Google announced that it's kicking all cryptocurrency mining extensions off its Chrome web store, pointing to how often they'd been abused by scammers.

The Chrome Web Store originally allowed cryptocurrency mining extensions, as long as mining was all the extension was supposed to do and the users knew exactly what they were getting into. Warning consumers is particularly important because mining scripts often take up a lot of a computer's processing power.

"Unfortunately, approximately 90 percent of all extensions with mining scripts that developers have attempted to upload to Chrome Web Store failed to comply with these policies, and have been either rejected or removed from the store," James Wagner, Google's extensions platform product manager said in a blog post on Monday.

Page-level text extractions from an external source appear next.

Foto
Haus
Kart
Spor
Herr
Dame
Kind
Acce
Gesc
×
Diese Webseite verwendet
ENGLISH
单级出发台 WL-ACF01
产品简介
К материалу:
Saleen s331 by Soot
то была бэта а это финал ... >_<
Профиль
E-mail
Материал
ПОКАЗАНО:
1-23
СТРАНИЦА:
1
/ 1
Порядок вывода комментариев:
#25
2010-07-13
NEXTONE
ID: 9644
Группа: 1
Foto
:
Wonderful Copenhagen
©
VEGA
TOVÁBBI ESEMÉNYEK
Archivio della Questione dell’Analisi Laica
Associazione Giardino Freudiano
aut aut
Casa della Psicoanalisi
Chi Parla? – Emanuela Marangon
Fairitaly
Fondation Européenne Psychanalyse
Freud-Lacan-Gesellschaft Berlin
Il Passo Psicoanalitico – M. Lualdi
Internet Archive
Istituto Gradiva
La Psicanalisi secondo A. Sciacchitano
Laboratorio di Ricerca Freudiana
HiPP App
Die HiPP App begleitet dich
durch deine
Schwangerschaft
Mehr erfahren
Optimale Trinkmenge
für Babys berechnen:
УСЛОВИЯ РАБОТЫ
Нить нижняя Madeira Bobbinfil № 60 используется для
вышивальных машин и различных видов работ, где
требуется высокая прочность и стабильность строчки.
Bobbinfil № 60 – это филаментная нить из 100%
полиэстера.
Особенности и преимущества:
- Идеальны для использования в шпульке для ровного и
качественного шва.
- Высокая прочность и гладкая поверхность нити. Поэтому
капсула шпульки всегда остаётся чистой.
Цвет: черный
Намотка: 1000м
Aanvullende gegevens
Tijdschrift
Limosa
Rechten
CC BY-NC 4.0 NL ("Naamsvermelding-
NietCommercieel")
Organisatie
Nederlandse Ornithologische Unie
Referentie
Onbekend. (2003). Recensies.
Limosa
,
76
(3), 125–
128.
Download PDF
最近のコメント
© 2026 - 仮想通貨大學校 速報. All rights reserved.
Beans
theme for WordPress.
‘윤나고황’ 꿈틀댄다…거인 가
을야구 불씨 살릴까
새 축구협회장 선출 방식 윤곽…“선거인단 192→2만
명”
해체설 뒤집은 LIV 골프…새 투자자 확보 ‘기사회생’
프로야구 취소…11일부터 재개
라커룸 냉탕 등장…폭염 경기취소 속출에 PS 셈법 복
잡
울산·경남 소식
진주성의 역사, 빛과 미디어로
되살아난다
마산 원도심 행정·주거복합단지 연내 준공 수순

For example, in December, Google had to delete the "Archive Poster" extension, after Bleeping Computer reported that the Tumblr extension was actually mining cryptocurrency Monero on over 105,000 devices. Other extensions, like one disguised as a URL shortener, were also deleted over the last six months.

Cryptocurrencies like Bitcoin or Ethereum depend on thousands of computers to "mine" new digital currency as they authenticate and record transactions. The process consumes immense amounts of computing power, though, so fraudsters now are trying to use others' machines so they can reap the rewards without paying the costs.

The scheme is called "cryptojacking," and hijacked miners have been found in a Russian nuclear weapons lab and on government websites.

Google said it's no longer accepting extensions with miners, and will be delisting all the existing ones by late June. Blockchain-related apps will still be allowed, Google said.